#Things to consider
- Is there a way forward without a universal, unconditional basic income?
- Henry Ford was the first to introduce the five day workweek. And people laughed at him at first. Then they followed him.
- Those who cannot remember the past is condemned to repeat it. The past teaches us a simple but crucial lesson: Things could be different.
- The GDP is blind to everything that makes life worth living. Mental illness, obesity, pollution, crime – in terms of the GDP, the more the better.
- When you’re obsessed with efficiency and productivity, it’s difficult to see the real value of education and care.
- As the writer Kevin Kelly says, “Productivity is for robots. Humans excel at wasting time, experimenting, playing, creating, and exploring.”
- Technology should be used to curb the workweek as far as possible.
- Productivity and long work hours do not go hand in hand.
- The rich are finding it ever more “expensive” to take time off as their hourly rates rise.
- Excessive work and pressure are status symbols.
- Working less provides the bandwidth for other things that are also important to us, like family, community involvement, and recreation.
- Work is the refuge of people who have nothing better to do—Oscar Wilde (1854–1900)
- Bullshit jobs: Instead of creating wealth, these jobs mostly just shift it around.
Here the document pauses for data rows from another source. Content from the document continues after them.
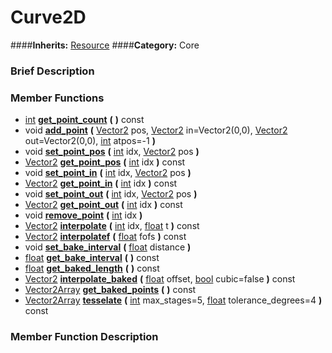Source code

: #  Curve2D  
####**Inherits:** [Resource](class_resource)
####**Category:** Core

###  Brief Description  


###  Member Functions 
  * [int](class_int)  **[get&#95;point&#95;count](#get_point_count)**  **(** **)** const
  * void  **[add&#95;point](#add_point)**  **(** [Vector2](class_vector2) pos, [Vector2](class_vector2) in=Vector2(0,0), [Vector2](class_vector2) out=Vector2(0,0), [int](class_int) atpos=-1  **)**
  * void  **[set&#95;point&#95;pos](#set_point_pos)**  **(** [int](class_int) idx, [Vector2](class_vector2) pos  **)**
  * [Vector2](class_vector2)  **[get&#95;point&#95;pos](#get_point_pos)**  **(** [int](class_int) idx  **)** const
  * void  **[set&#95;point&#95;in](#set_point_in)**  **(** [int](class_int) idx, [Vector2](class_vector2) pos  **)**
  * [Vector2](class_vector2)  **[get&#95;point&#95;in](#get_point_in)**  **(** [int](class_int) idx  **)** const
  * void  **[set&#95;point&#95;out](#set_point_out)**  **(** [int](class_int) idx, [Vector2](class_vector2) pos  **)**
  * [Vector2](class_vector2)  **[get&#95;point&#95;out](#get_point_out)**  **(** [int](class_int) idx  **)** const
  * void  **[remove&#95;point](#remove_point)**  **(** [int](class_int) idx  **)**
  * [Vector2](class_vector2)  **[interpolate](#interpolate)**  **(** [int](class_int) idx, [float](class_float) t  **)** const
  * [Vector2](class_vector2)  **[interpolatef](#interpolatef)**  **(** [float](class_float) fofs  **)** const
  * void  **[set&#95;bake&#95;interval](#set_bake_interval)**  **(** [float](class_float) distance  **)**
  * [float](class_float)  **[get&#95;bake&#95;interval](#get_bake_interval)**  **(** **)** const
  * [float](class_float)  **[get&#95;baked&#95;length](#get_baked_length)**  **(** **)** const
  * [Vector2](class_vector2)  **[interpolate&#95;baked](#interpolate_baked)**  **(** [float](class_float) offset, [bool](class_bool) cubic=false  **)** const
  * [Vector2Array](class_vector2array)  **[get&#95;baked&#95;points](#get_baked_points)**  **(** **)** const
  * [Vector2Array](class_vector2array)  **[tesselate](#tesselate)**  **(** [int](class_int) max_stages=5, [float](class_float) tolerance_degrees=4  **)** const

###  Member Function Description  
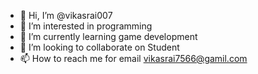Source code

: - 👋 Hi, I’m @vikasrai007
- 👀 I’m interested in programming
- 🌱 I’m currently learning game development 
- 💞️ I’m looking to collaborate on Student
- 📫 How to reach me for email vikasrai7566@gamil.com

<!---
vikasrai007/vikasrai007 is a ✨ special ✨ repository because its `README.md` (this file) appears on your GitHub profile.
You can click the Preview link to take a look at your changes.
--->

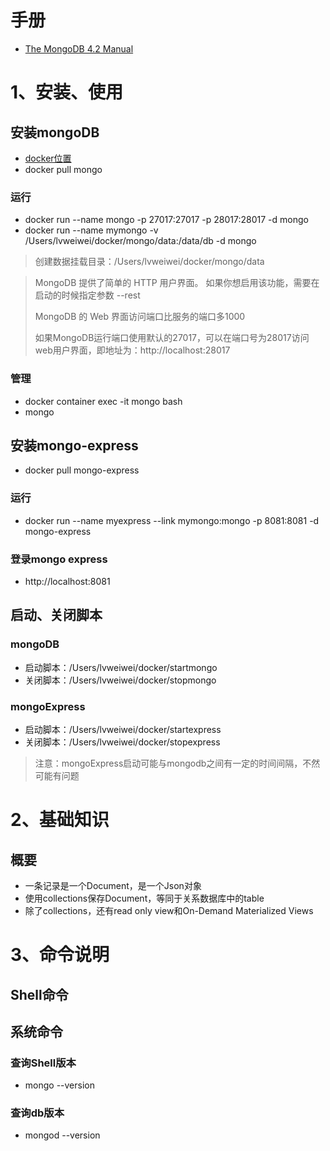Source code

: # 手册
+ [The MongoDB 4.2 Manual](https://docs.mongodb.com/manual/)

# 1、安装、使用
## 安装mongoDB
+ [docker位置](https://hub.docker.com/_/mongo)
+ docker pull mongo

### 运行
+ docker run --name mongo -p 27017:27017 -p 28017:28017 -d mongo
+ docker run --name mymongo -v /Users/lvweiwei/docker/mongo/data:/data/db -d mongo

> 创建数据挂载目录：/Users/lvweiwei/docker/mongo/data
> 

> MongoDB 提供了简单的 HTTP 用户界面。 如果你想启用该功能，需要在启动的时候指定参数 --rest
> 
> MongoDB 的 Web 界面访问端口比服务的端口多1000
> 
> 如果MongoDB运行端口使用默认的27017，可以在端口号为28017访问web用户界面，即地址为：http://localhost:28017

### 管理
+ docker container exec -it mongo bash
+ mongo

## 安装mongo-express
+ docker pull mongo-express

### 运行
+ docker run --name myexpress --link mymongo:mongo -p 8081:8081 -d mongo-express


### 登录mongo express
+ http://localhost:8081

## 启动、关闭脚本
### mongoDB
+ 启动脚本：/Users/lvweiwei/docker/startmongo
+ 关闭脚本：/Users/lvweiwei/docker/stopmongo

### mongoExpress
+ 启动脚本：/Users/lvweiwei/docker/startexpress
+ 关闭脚本：/Users/lvweiwei/docker/stopexpress

> 注意：mongoExpress启动可能与mongodb之间有一定的时间间隔，不然可能有问题

# 2、基础知识
## 概要
+ 一条记录是一个Document，是一个Json对象
+ 使用collections保存Document，等同于关系数据库中的table
+ 除了collections，还有read only view和On-Demand Materialized Views

# 3、命令说明
## Shell命令

## 系统命令
### 查询Shell版本
+ mongo --version

### 查询db版本
+ mongod --version

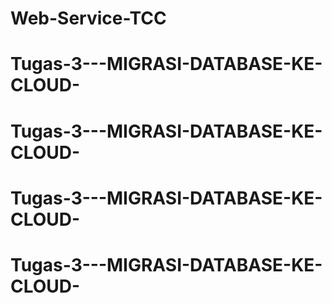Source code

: # Web-Service-TCC

# Tugas-3---MIGRASI-DATABASE-KE-CLOUD-
# Tugas-3---MIGRASI-DATABASE-KE-CLOUD-
# Tugas-3---MIGRASI-DATABASE-KE-CLOUD-
# Tugas-3---MIGRASI-DATABASE-KE-CLOUD-
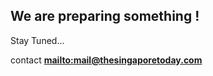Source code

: ## We are preparing something !

Stay Tuned...

contact **[mailto:mail@thesingaporetoday.com](mail@thesingaporetoday.com)**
An increasing number of people do jobs that we can do just fine without. A recent poll revealed that as many as 37% of British workers think they have a bullshit job.
- Which knowledge and skills do we want our children to have in 2030?
- The purpose of a shorter workweek is not so we can all sit around doing nothing, but so we can spend more time on the things that genuinely matter to us.
- Borders are the single biggest cause of discrimination in all of world history. Opening up our borders, even just a crack, is by far the most powerful weapon we have in the global fight against poverty.
- A fifteen-hour workweek, universal basic income, and a world without borders… They’re all crazy dreams – but for how much longer?